Thursday, 1 March 2007

Crist to decide on use of lethal injection drug

Crist to decide on use of lethal injection drug

Florida Gov. Charlie Crist will get a slate of recommendations today on improving the state's lethal injection process, ranging from labeling lethal chemicals to making sure the inmate is unconscious during the procedure.

But the state's lethal injection commission will let him decide one major issue on his own: whether a drug banned for veterinary use in euthanizing animals should remain in the state's three-drug execution cocktail.

In a conference call Wednesday, the 11-member commission finalized recommendations for its report being issued today. Commission member Stan Morris, a Gainesville circuit court judge, said a paralytic drug used in executions could prevent observers from determining whether the inmate is unconscious.

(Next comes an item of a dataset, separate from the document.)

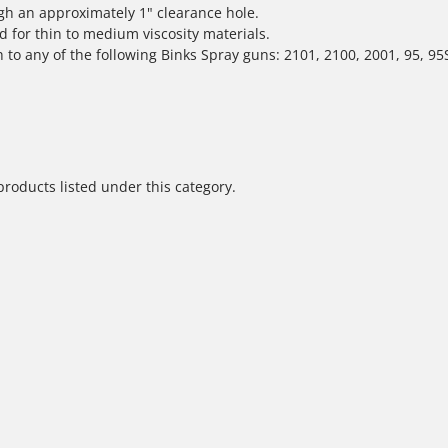
ugh an approximately 1" clearance hole.
d for thin to medium viscosity materials.
h to any of the following Binks Spray guns: 2101, 2100, 2001, 95, 95
products listed under this category.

"The reason we can't determine it in a nutshell is the administration of the second drug," he said.

Florida's execution procedure is similar to the method used in the 36 other states with lethal injection. Inmates are first injected with sodium pentothal to render them unconscious, followed by pancuronium bromide to paralyze the muscles. Potassium chloride is then injected to stop the heart.

Morris said the second drug could mask whether inmates were awake and felt the final drug burn through their veins. The American Veterinary Medical Association bans the use of the drug in animals for this reason.

The judge suggested the commission recommend asking the governor to review the drug's use.

But other members questioned whether the commission should go that far.

"It isn't our place to be reinventing the execution process," said State Sen. Victor Crist, R-Tampa.

Eliminating the second drug could create confusion about executions, said Harley Lappin, director of the Federal Bureau of Prisons. The third drug could cause convulsions in the unconscious inmate, which he said could lead the witnesses to mistakenly believe the inmate is suffering.

The commission decided to recommend Crist review all the drugs used in the process.

The report has more than a dozen other recommendations. Perhaps the most significant is delaying the execution after the sedative is administered to make sure the inmate is unconscious before proceeding with the final two drugs.

Crist said the step will make sure the inmate is unconscious, even if the state continues using the paralytic drug.

"Whether they get that second drug or not really isn't going to matter," he said.